### Records provided
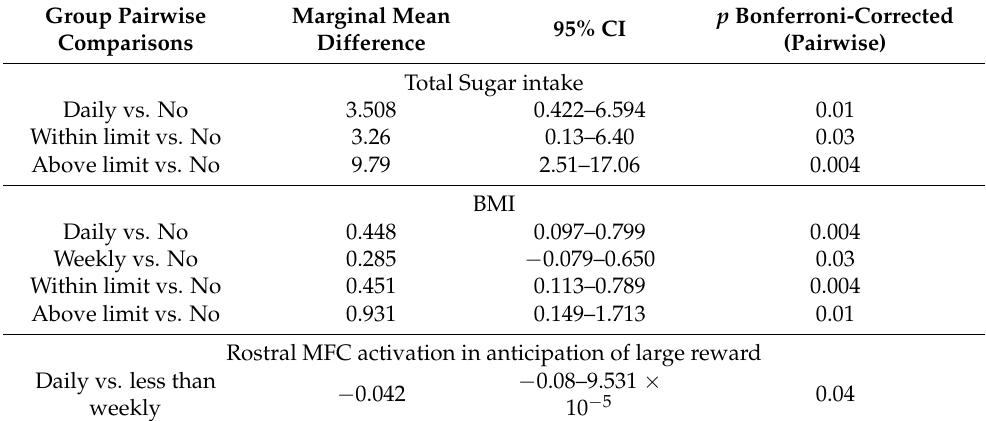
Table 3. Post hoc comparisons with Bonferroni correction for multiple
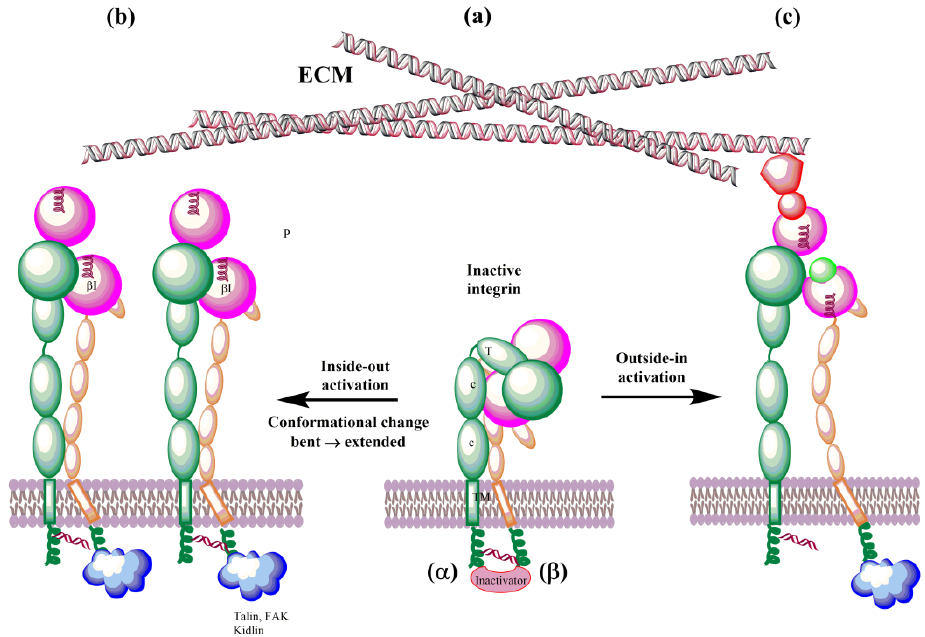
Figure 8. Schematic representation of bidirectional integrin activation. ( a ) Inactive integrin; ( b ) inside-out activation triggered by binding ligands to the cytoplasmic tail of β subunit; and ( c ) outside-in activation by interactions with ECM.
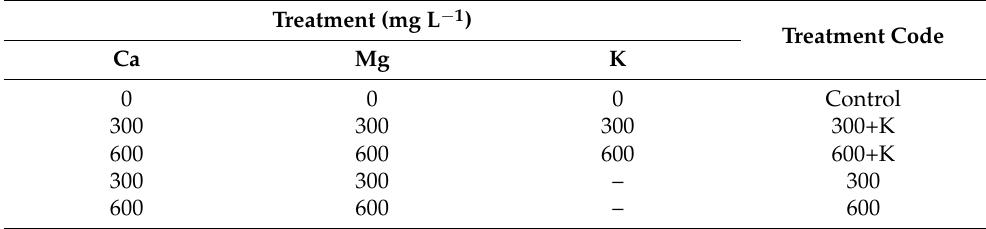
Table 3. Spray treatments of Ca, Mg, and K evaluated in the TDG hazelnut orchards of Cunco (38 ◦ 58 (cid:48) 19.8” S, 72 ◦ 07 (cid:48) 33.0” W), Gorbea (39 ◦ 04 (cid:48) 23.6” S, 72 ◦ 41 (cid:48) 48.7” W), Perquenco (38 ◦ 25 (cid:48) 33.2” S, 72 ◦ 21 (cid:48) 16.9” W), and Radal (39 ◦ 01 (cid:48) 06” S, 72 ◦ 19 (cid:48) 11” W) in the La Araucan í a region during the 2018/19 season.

...

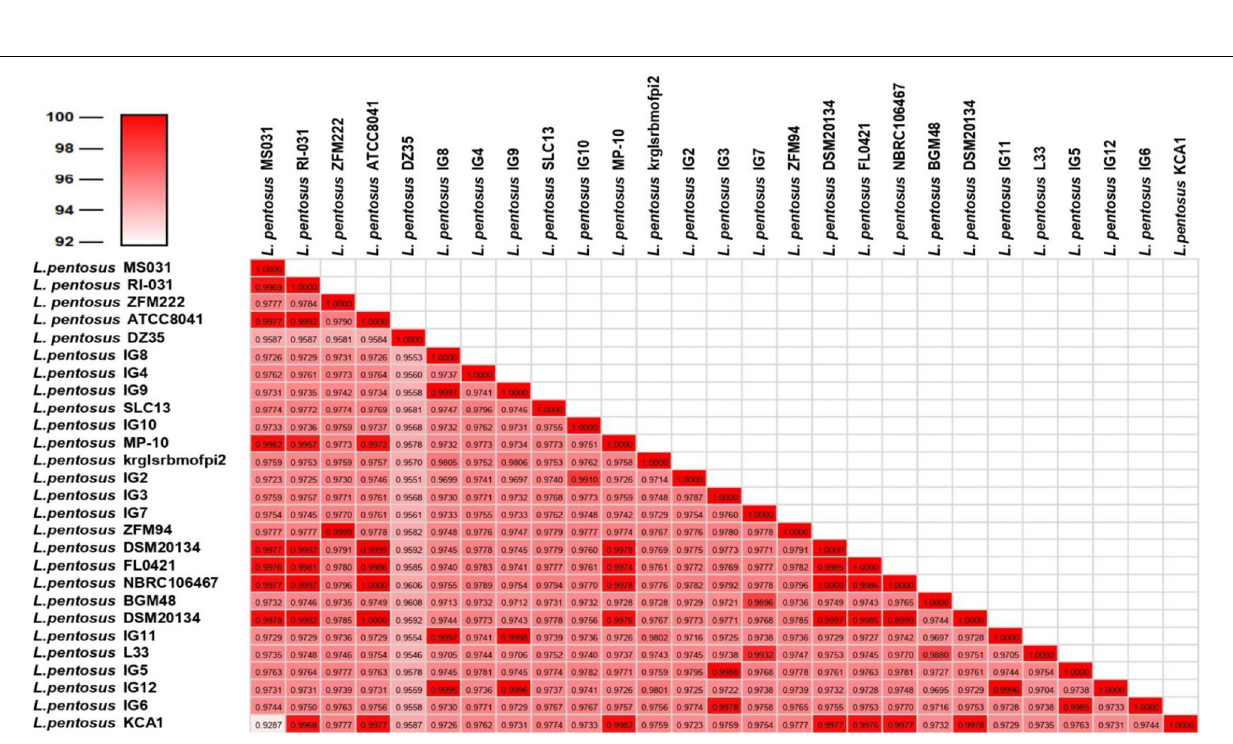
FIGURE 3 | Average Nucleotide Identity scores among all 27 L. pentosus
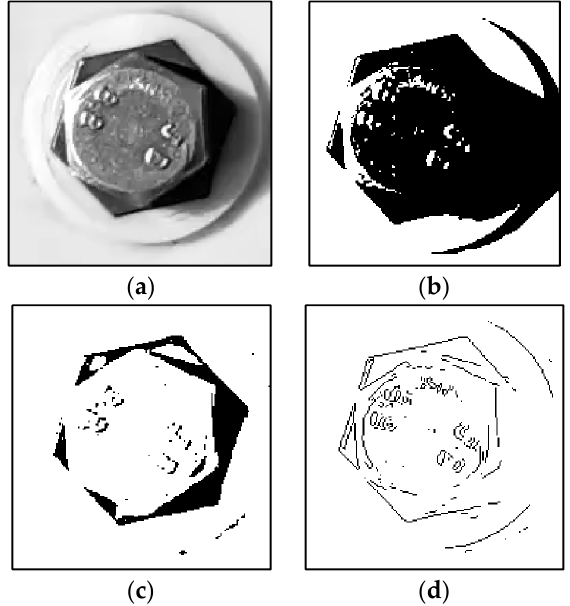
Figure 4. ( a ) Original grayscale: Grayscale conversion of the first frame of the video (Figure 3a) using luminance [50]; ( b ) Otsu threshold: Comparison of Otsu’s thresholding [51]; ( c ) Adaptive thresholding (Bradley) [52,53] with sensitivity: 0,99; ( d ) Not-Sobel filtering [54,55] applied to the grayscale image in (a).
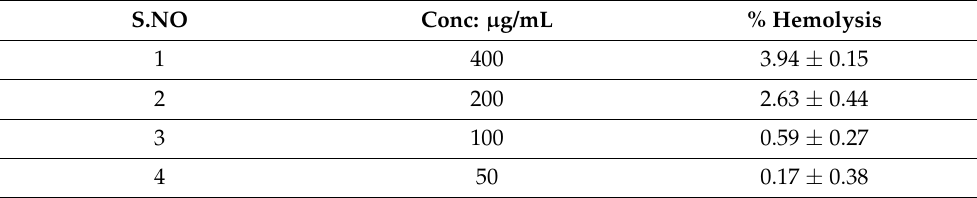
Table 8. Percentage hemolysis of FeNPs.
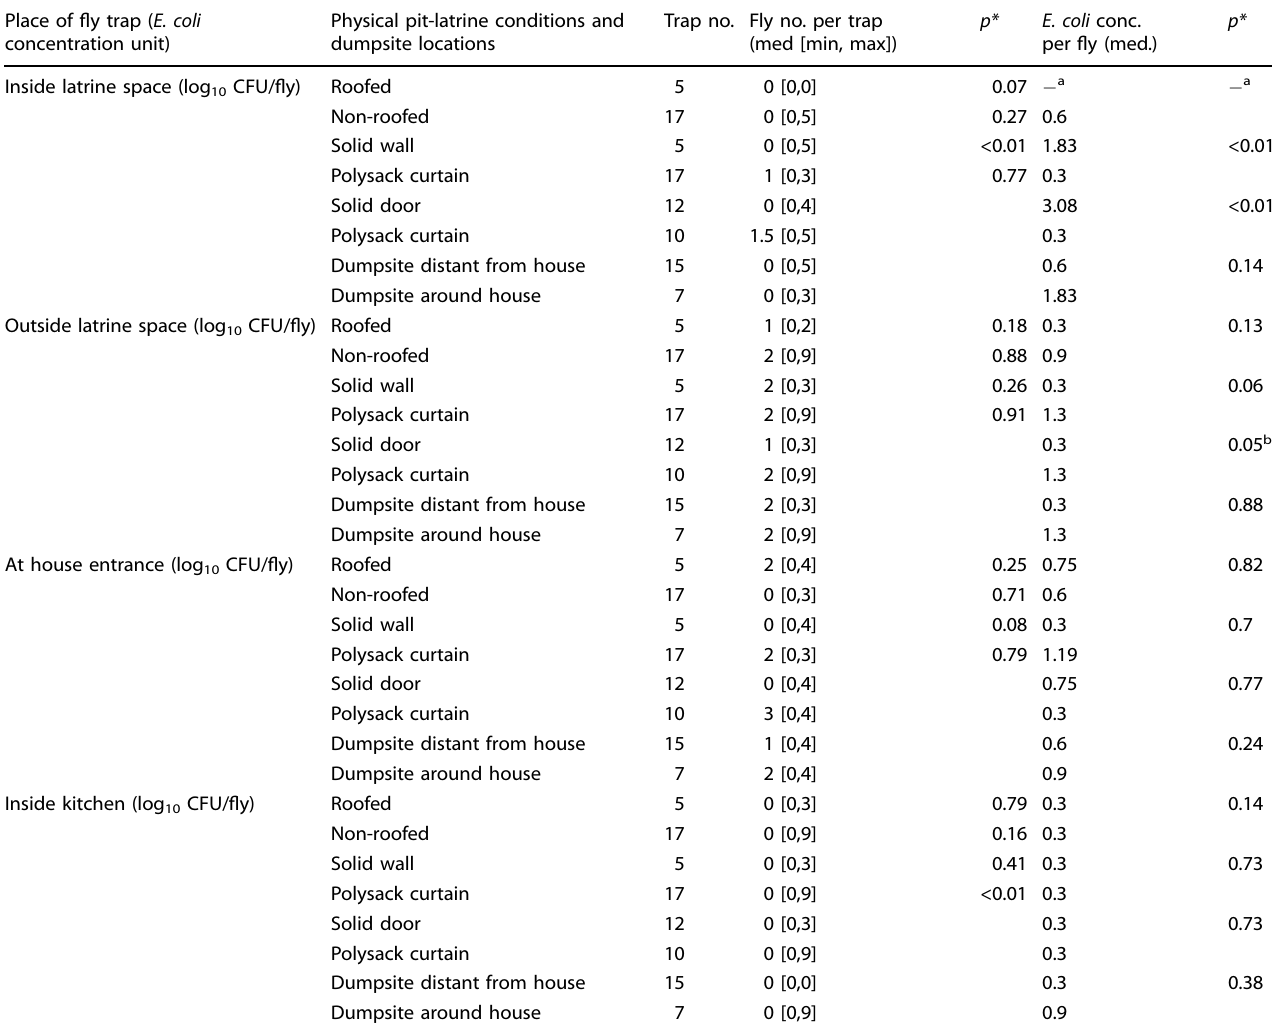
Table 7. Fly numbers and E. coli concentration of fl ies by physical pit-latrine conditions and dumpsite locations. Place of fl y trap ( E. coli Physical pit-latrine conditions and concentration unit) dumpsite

---

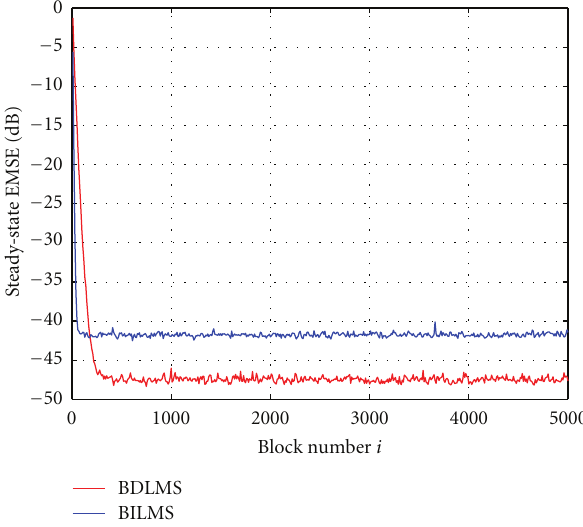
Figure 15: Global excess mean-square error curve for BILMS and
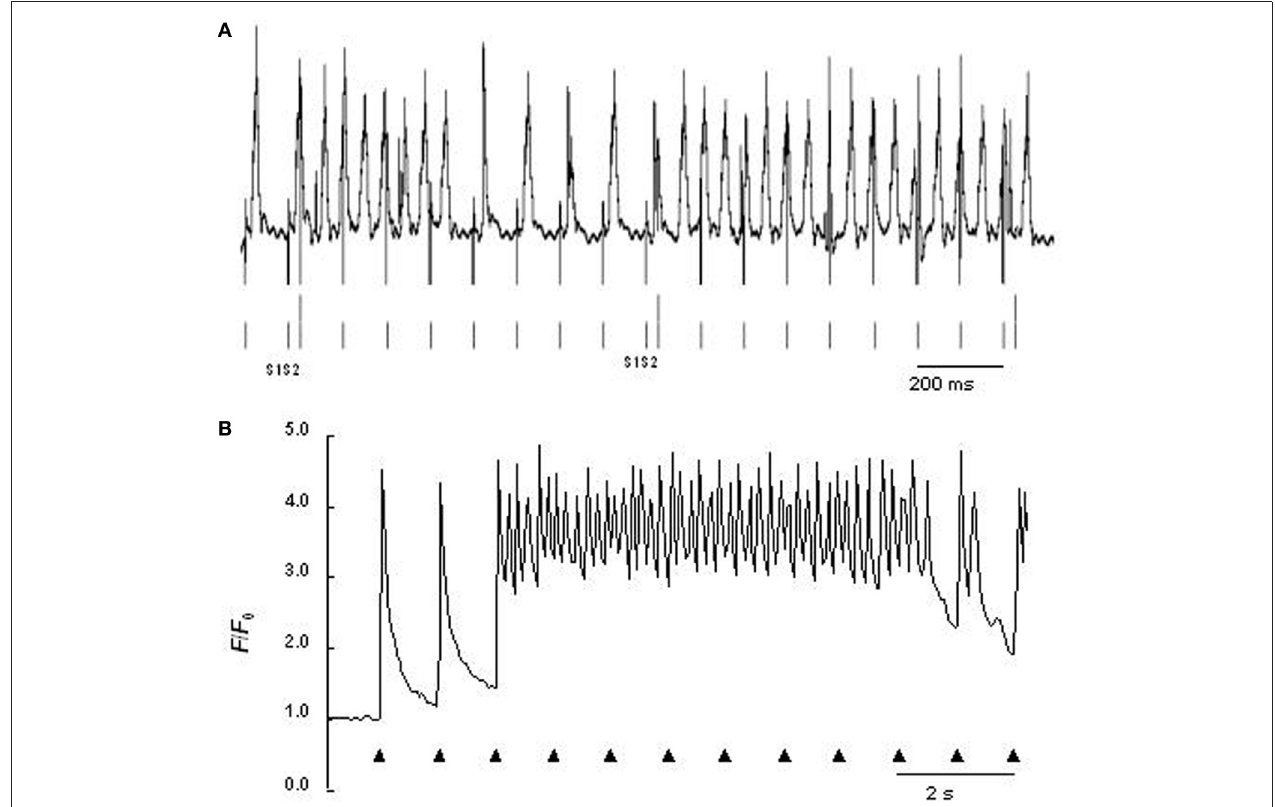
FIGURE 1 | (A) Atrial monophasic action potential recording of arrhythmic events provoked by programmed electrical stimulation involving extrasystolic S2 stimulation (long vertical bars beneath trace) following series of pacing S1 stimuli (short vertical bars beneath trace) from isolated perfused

### What to work on
Look above for the line containing "Figure 4. ( a", then copy exactly from it through the line containing "Table 8. Percentage hemolysis of FeNPs.", keeping both and leaving out pictures. Add nothing else.

### Written response
Figure 4. ( a ) Original grayscale: Grayscale conversion of the first frame of the video (Figure 3a) using luminance [50]; ( b ) Otsu threshold: Comparison of Otsu’s thresholding [51]; ( c ) Adaptive thresholding (Bradley) [52,53] with sensitivity: 0,99; ( d ) Not-Sobel filtering [54,55] applied to the grayscale image in (a).
Table 8. Percentage hemolysis of FeNPs.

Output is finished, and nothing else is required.